Directive
Give only the number of lines in the data that include the string "спати".

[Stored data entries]
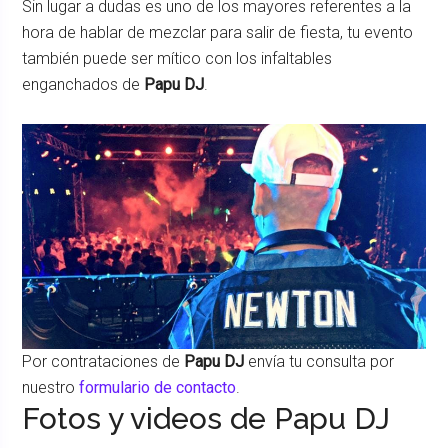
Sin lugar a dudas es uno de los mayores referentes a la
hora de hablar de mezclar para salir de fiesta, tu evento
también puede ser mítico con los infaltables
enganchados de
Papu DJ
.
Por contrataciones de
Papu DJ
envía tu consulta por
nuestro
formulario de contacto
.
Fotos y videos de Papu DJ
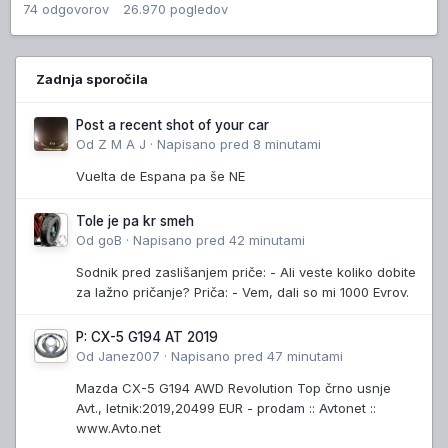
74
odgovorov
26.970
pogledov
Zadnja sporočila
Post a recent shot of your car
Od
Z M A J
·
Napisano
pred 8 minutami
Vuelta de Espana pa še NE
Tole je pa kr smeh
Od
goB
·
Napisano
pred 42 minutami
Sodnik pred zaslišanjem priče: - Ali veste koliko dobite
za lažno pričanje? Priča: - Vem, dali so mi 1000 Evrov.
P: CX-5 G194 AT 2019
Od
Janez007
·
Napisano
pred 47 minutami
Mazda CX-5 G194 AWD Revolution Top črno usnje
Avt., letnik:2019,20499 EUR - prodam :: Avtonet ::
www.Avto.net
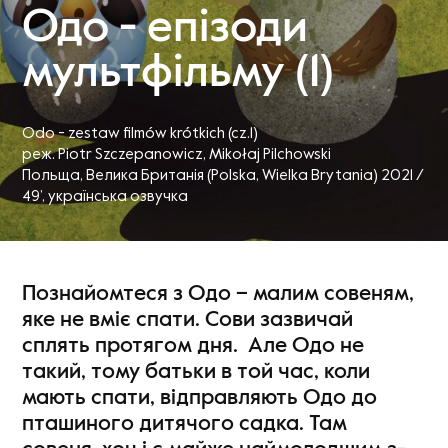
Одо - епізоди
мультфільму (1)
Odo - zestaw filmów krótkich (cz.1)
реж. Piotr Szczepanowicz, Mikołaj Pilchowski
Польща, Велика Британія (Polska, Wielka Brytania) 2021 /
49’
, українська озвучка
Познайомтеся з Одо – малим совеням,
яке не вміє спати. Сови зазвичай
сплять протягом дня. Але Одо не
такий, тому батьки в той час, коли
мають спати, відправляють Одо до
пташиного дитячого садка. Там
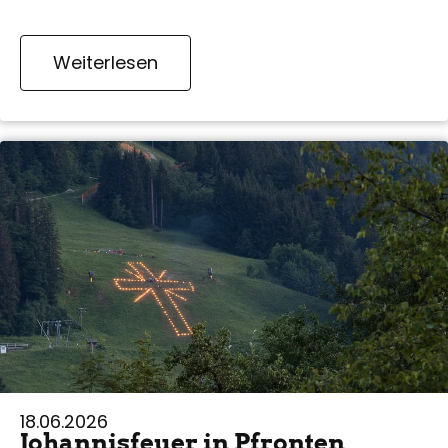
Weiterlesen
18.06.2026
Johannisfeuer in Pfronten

Reply
2